If Stevenson prefers the soaring heights of broad perspective, Persico uses an intimate narrative focused on one moment in time, giving us a gritty, troops’-eye view of trench warfare. Through the use of flashbacks, he revisits the major battles of the Western front–the Somme, Ypres, Verdun–in concise sketches that trace the fortunes of characters until Nov. 11, 1918, Armistice Day, giving special attention to American soldiers, who joined their British and French allies on the battlefield in 1917 and played a vital role in bringing the war to its conclusion. One reads on with a sense of dread, knowing that these men will be sent into one last, pointless engagement in a fatal bid for glory.
For many soldiers on both sides, the nightmarish slaughter on the Western front proved overwhelming; the war provoked what was in effect a mental-health crisis among the troops, and thousands of fighting men cracked in the trenches. (It’s a wonder many more did not.) Yet if the image of the shell-shocked officer is an enduring one, the war’s effect on the psyche of rank-and-file servicemen has been underresearched. Peter Barham’s splendid (and splendidly titled) work of social history, “Forgotten Lunatics of the Great War,” which explores the psychological fallout on British soldiers, restores this missing perspective.
“The history of the forgotten lunatics of the Great War,” writes Barham, “draws us not into a closed ward of pitiful souls or some freakish side-show, a tiresome diversion from the main arteries of historical development, but onto a busy concourse.” Ranging from the debates over treatment and compensation for the afflicted to pungent–and moving–case histories of the men themselves, Barham combines biography with a far-reaching survey of mental-health trends in the early 20th Century. Though his theoretical asides and jargon-inflected prose can be intimidating for the lay reader, Barham’s fascinating study is impressive in its scope.
Perhaps more than any other conflict of the 20th Century, WW I inspired an outpouring of great literature. From the unforgettable poetry of Siegfried Sassoon and Wilfred Owen–the 28 lines of Owen’s “Dulce et Decorum Est” convey the futility of the war far more than any history book–to Pat Barker’s “Regeneration” trilogy in our time, the literary response to 1914-1918 shows no signs of waning.

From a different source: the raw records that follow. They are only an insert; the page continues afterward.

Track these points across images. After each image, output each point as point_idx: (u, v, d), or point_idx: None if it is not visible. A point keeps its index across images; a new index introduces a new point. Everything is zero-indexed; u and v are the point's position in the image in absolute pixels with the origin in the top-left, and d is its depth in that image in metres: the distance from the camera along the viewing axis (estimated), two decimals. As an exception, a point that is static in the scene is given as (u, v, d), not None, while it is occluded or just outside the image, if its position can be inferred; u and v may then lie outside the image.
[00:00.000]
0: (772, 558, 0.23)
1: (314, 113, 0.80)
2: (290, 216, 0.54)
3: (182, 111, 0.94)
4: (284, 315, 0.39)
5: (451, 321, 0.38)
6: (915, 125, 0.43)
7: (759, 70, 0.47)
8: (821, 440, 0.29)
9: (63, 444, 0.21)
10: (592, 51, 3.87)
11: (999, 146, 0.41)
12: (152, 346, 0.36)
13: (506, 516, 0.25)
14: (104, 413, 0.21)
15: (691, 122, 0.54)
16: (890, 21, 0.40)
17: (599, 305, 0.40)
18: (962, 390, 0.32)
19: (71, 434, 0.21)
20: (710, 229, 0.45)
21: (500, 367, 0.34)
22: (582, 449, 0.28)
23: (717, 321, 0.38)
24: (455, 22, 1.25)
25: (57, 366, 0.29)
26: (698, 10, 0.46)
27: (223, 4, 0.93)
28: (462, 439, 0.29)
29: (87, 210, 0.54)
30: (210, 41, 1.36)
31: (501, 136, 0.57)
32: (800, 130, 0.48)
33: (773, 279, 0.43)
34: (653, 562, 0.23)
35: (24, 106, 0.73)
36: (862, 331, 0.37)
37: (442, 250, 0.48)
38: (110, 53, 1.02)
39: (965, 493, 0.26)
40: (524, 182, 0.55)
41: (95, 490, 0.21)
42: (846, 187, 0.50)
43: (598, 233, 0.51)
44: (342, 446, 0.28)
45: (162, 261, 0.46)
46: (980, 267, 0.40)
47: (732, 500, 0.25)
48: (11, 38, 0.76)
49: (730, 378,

Alas, Jeff Shaara’s “To the Last Man” cannot be counted as one of the more distinguished novels about the war. Shaara lurches uneasily from historical boilerplate to fictional re-creations of battle; he often seems unable to choose between the novelist’s voice and the historian’s authority, and never quite fuses the two modes into a coherent whole. Shaara is especially taken with the exploits of Baron Manfred von Richthofen–“the Red Baron”–and the American and British pilots who fought aerial duels with him in the skies over the Western front, and these episodes are clearly the most inspired parts of Shaara’s sprawling story.

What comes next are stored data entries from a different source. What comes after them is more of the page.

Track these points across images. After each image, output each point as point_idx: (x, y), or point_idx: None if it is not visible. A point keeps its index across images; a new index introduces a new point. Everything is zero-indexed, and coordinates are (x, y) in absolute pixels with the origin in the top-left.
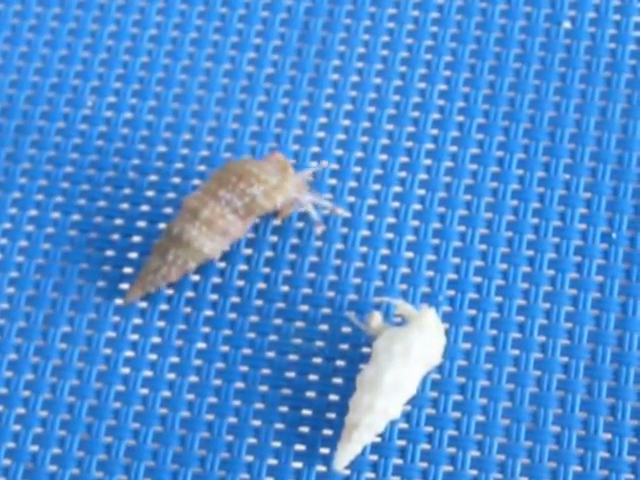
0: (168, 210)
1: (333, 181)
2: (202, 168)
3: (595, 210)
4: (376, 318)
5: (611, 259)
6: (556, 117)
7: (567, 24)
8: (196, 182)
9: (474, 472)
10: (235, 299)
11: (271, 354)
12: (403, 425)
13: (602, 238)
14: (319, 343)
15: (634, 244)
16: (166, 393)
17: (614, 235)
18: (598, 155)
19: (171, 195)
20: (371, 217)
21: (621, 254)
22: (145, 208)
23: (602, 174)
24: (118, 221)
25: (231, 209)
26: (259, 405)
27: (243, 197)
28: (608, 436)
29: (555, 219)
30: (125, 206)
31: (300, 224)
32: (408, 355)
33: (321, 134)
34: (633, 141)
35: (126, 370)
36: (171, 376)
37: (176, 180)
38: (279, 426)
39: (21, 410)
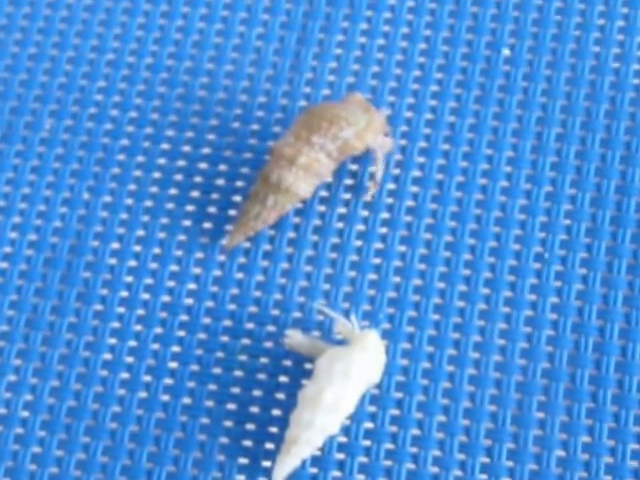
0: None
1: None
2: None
3: (529, 231)
4: (295, 336)
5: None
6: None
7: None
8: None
9: None
10: (184, 317)
11: (217, 370)
12: (342, 439)
13: (535, 258)
14: (263, 360)
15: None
16: (116, 408)
17: (546, 256)
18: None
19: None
20: (315, 237)
21: (527, 287)
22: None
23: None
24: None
25: (325, 153)
26: (205, 420)
27: (336, 141)
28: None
29: (491, 239)
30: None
31: (248, 244)
32: (348, 375)
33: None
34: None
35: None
36: (121, 392)
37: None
38: (224, 440)
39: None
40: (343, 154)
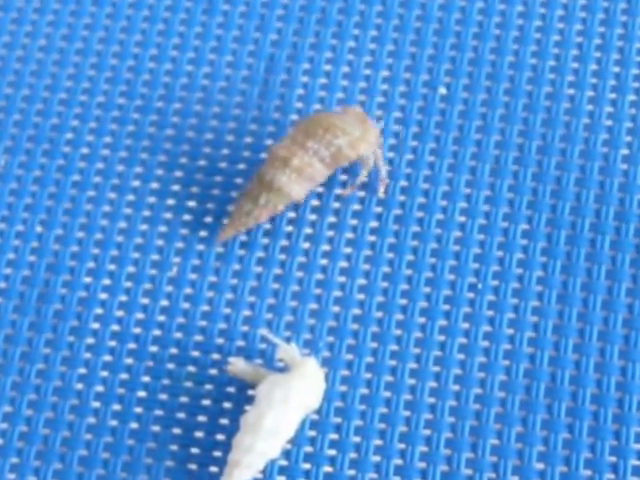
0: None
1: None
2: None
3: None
4: (237, 364)
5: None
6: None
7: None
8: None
9: None
10: (132, 345)
11: (163, 396)
12: (283, 462)
13: (470, 288)
14: (208, 386)
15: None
16: (66, 433)
17: (479, 286)
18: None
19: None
20: (259, 269)
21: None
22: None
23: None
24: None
25: (318, 158)
26: (151, 444)
27: (330, 147)
28: None
29: (427, 270)
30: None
31: (194, 276)
32: (287, 401)
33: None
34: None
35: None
36: (71, 417)
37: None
38: (169, 464)
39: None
40: (336, 161)
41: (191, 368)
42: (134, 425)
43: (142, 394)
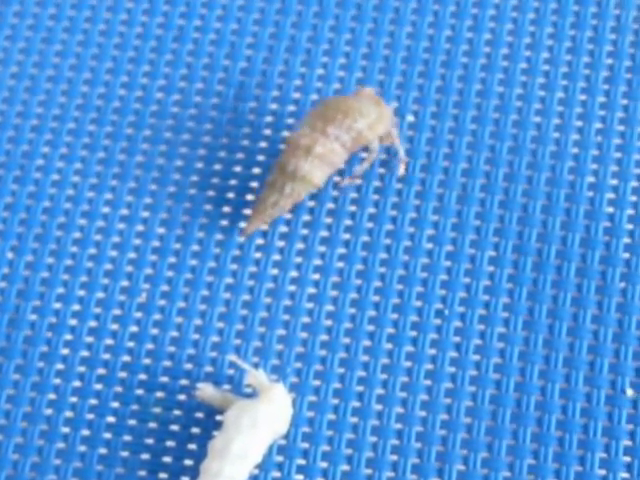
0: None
1: None
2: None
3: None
4: (205, 389)
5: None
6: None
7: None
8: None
9: None
10: (102, 371)
11: (132, 422)
12: None
13: (436, 314)
14: (176, 412)
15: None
16: (35, 458)
17: (446, 312)
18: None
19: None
20: (227, 295)
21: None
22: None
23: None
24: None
25: (340, 143)
26: (120, 470)
27: (350, 132)
28: None
29: (394, 297)
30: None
31: (163, 302)
32: (255, 426)
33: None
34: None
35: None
36: (40, 442)
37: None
38: None
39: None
40: (356, 144)
41: (157, 409)
42: (103, 451)
43: (111, 419)
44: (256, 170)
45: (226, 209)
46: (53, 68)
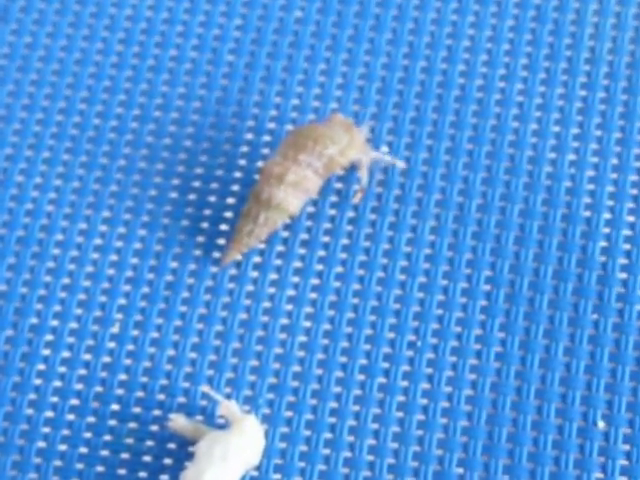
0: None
1: None
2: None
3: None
4: (178, 420)
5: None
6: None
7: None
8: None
9: None
10: (74, 401)
11: (105, 452)
12: None
13: (410, 345)
14: (149, 442)
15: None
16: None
17: (418, 344)
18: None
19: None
20: (200, 325)
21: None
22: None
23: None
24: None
25: (312, 170)
26: None
27: (321, 158)
28: None
29: (367, 328)
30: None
31: (136, 332)
32: (227, 458)
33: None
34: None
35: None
36: (13, 473)
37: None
38: None
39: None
40: (328, 170)
41: (129, 439)
42: None
43: (83, 450)
44: (230, 200)
45: (200, 239)
46: (28, 97)
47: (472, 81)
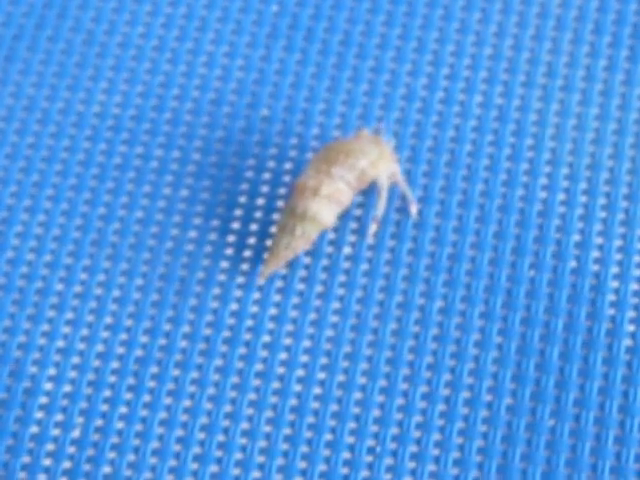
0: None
1: None
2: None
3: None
4: None
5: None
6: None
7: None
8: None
9: None
10: (67, 464)
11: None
12: None
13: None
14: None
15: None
16: None
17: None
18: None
19: (267, 175)
20: (176, 372)
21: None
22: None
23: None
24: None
25: (345, 182)
26: None
27: (353, 170)
28: None
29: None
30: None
31: (114, 378)
32: None
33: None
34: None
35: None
36: None
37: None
38: None
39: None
40: (361, 182)
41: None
42: None
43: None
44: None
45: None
46: (19, 121)
47: (488, 111)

If Shaara tries to capture the turmoil and confusion of the fighting on a huge canvas, W.D. Wetherell comes at the war from a different tack in his short novel “A Century of November,” the story of Charles Marden, a Canadian apple grower whose son dies in action in Belgium during the last days of the war. (It is often forgotten that Canada fought in WW I, though Canadian troops proved some of the Allies’ most resilient fighters.)
Marden makes an odyssey across Canada and then on to Belgium, determined to find the place where his son fell in battle. A deeply interior work about one man’s quest to make sense of a war that seems impossible to comprehend, “A Century of November” is an exploration of grief and bafflement. Though the Western front extended some 475 miles, opposing armies were arrayed in terrifyingly close proximity. Here, Marden, a wrecked trench before him, wonders at “how thin a line this was, how small the space involved, how unbelievable to think that the fate of civilization had come to depend on these few puny acres.”